An attempt has been made to try to do this. PREDICT is an epidemiological research program funded by US Agency for International Development grants. The program was represented as an early warning pandemic system. However, predicting events, particularly biologic events, is problematic, as success depends on a large number of variables, some of which are unknown. The work being done by the Wuhan Institute of Virology with coronaviruses, for example, was supposed to do this kind of research but that seems not to have been a raging success, at least to this point. It is now obvious that an international collaborative effort is required, so that all institutions performing such work (ie, looking for hazardous disease agents) do so within a uniform set of rules and regulations and that these procedures are strictly overseen and adhered to, honesty overtaking possible embarrassment. As the current pandemic demonstrates, it is too dangerous to do otherwise. Laboratory safety and security regulations and other aspects of proper handling of test samples should be an absolute requirement and “gain-of-function” research, if done at all, would best be done under strict controls and with viruses for which a vaccine is available or that are sensitive to drugs. Although they never should, infectious agents escape from laboratories from time to time. Mostly, they do little or no harm, but that is by chance. We cannot rely on chance to save us from disaster. A very recent paper proposes just such oversight, some of which has been done or will soon be done (4).

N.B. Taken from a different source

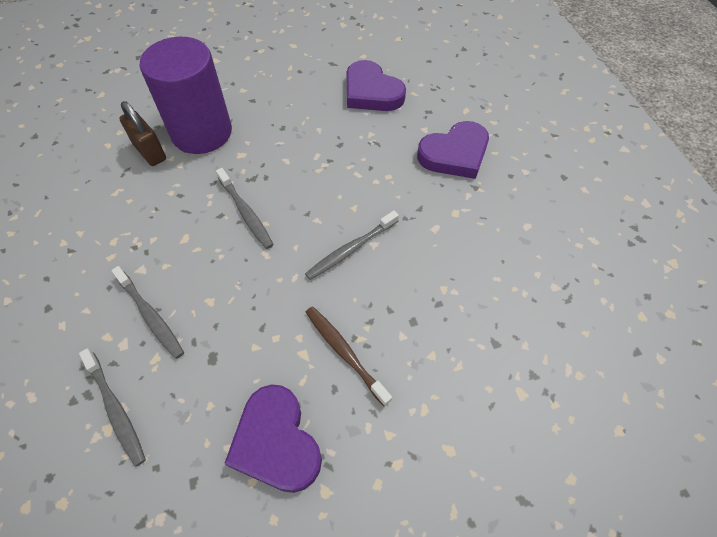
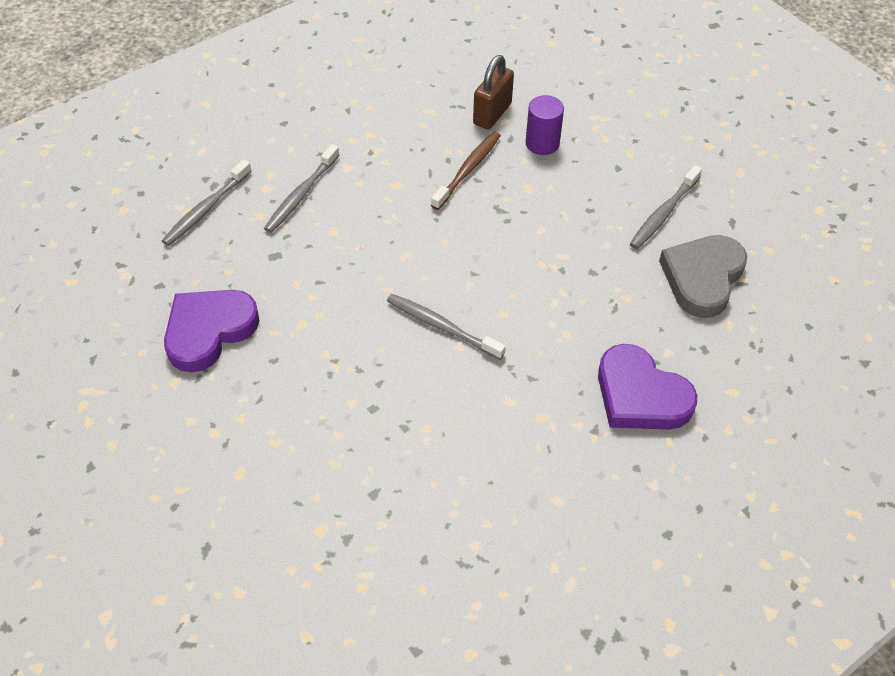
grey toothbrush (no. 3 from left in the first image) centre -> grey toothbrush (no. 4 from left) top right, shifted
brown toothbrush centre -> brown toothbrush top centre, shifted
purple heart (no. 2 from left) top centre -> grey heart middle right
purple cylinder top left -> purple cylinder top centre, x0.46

Another problem in accomplishing such controls is, to put it politely, the often-complex relationship between investigators and administrators. If administrators were scientist-administrators that might ease the friction but those are rare individuals; rare but not impossible to find. If all controls were left to people who are strictly administrators, we might never get anything done. (We would have to begin this adventure only if all parties are in agreement about the goal, not about parking spaces.) Meanwhile, for us as individuals, it might be best if we copied Dr Khan’s list and stocked up.

Finally, no matter the country, waiting for young politicians to solve our problems is not a reliable solution. As Oscar Wilde said, “I am not young enough to know everything.”